Methoden: Die Studienteilnehmenden (N=12) wurden leitfadengestützt im SoSe 2019 und SoSe 2020 zum Thema Digitalisierung interviewt. Das vor und nach dem ersten Digitalsemester erhobene Interviewmaterial wurde mit Grounded Theory ausgewertet. Die Transkripte wurden zunächst offen codiert. Anhand systematischer Fragen wurden Phänomene aus dieser Codierung abgeleitet und schließlich in einer selektiven Kategorie zusammengefasst.

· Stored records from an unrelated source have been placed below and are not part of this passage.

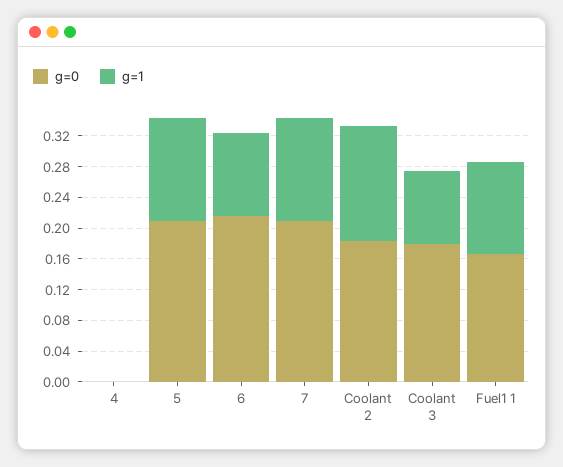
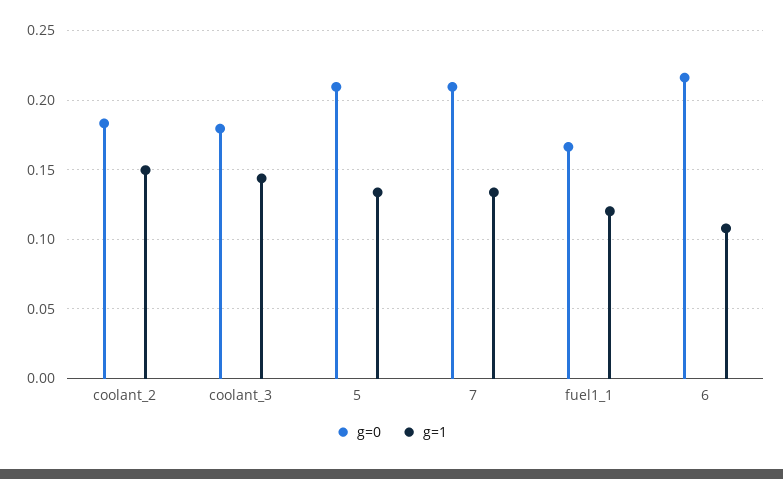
  {
    "g=0": {
-     "4": 0,
      "5": 0.21,
      "6": 0.215,
      "7": 0.21,
      "Coolant 2": 0.185,
      "Coolant 3": 0.18,
      "Fuel1 1": 0.165
    },
    "g=1": {
-     "4": 0,
      "5": 0.135,
      "6": 0.11,
      "7": 0.135,
      "Coolant 2": 0.15,
-     "Coolant 3": 0.1,
+     "Coolant 3": 0.145,
      "Fuel1 1": 0.12
    }
  }

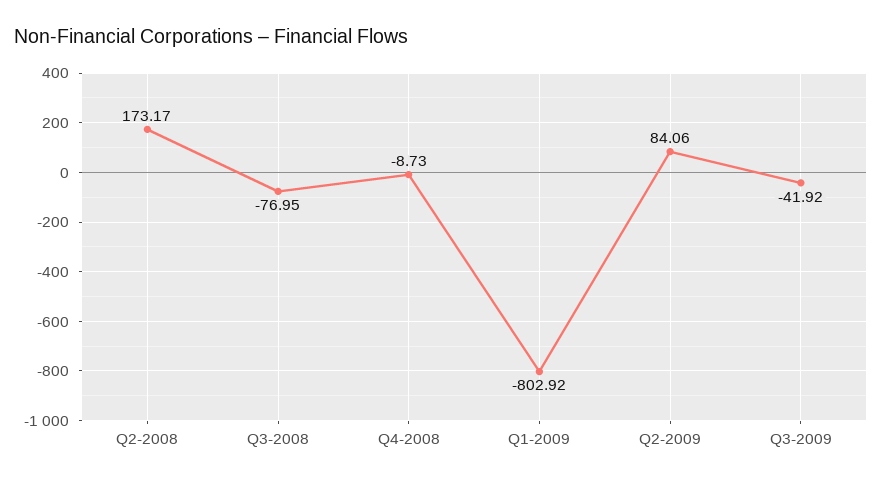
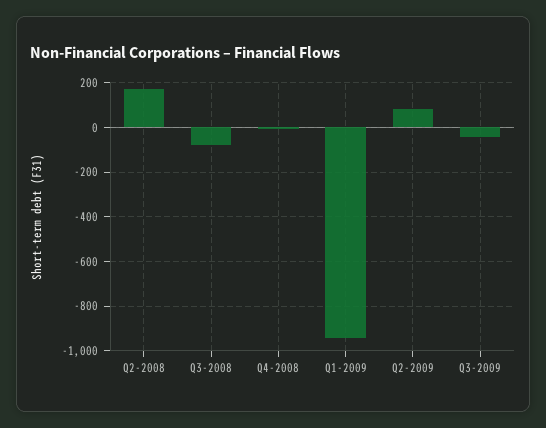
  {
    "Q2-2008": 173.17,
    "Q3-2008": -76.95,
    "Q4-2008": -8.73,
-   "Q1-2009": -802.92,
+   "Q1-2009": -950,
    "Q2-2009": 84.06,
    "Q3-2009": -41.92
  }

Ergebnisse: Alle Teilnehmenden beschrieben vor der Pandemie Defizite in Bezug auf digitale Lehre. Eine Umstellung darauf war nur kleinschrittig vorstellbar. Die Pandemie führte wie ein Katalysator zu einem umfassenden Veränderungsprozess der universitären Rahmenbedingungen. Die Teilnehmenden beschrieben einen Kompetenzgewinn im Umgang mit digitaler Lehre und damit eine veränderte Einstellung. Persönliches Engagement und universitärer Austausch waren für diesen Transformationsprozess förderlich. Soziale Ungleichheit im Studium wurde deutlicher, z.B. in der Verfügbarkeit von Endgeräten. Die digitalen Lerninhalte erfüllten ihren Zweck, wurden jedoch in Bezug auf professionelle Sozialisationsprozesse als begrenzt beschrieben.

Diskussion: Das „Digitale Semester“ wurde als gelungene Notlösung bewertet. Um zukünftig die Qualität digitaler Formate zu sichern und nachhaltig zu etablieren, sollte digitale Lehre gezielt im Rahmen des Curriculums angeboten werden. Es bietet sich die Chance, die gesammelten Erfahrungen in eine strukturierte Organisation digitaler Formate einfließen zu lassen.

Take Home Message für die Praxis:

  • Die Fülle an Erfahrungen aller Beteiligten sollten im Hinblick auf die Zukunft kritisch reflektiert werden.
  • Aufgrund des mangelnden persönlichen Austauschs sind Aspekte der Professionalisierung nur schwer digital abzubilden.
  • Die allgemeinmedizinische Lehre sollte zukünftig eine Mischung aus digitalen und Präsenzveranstaltungen anbieten.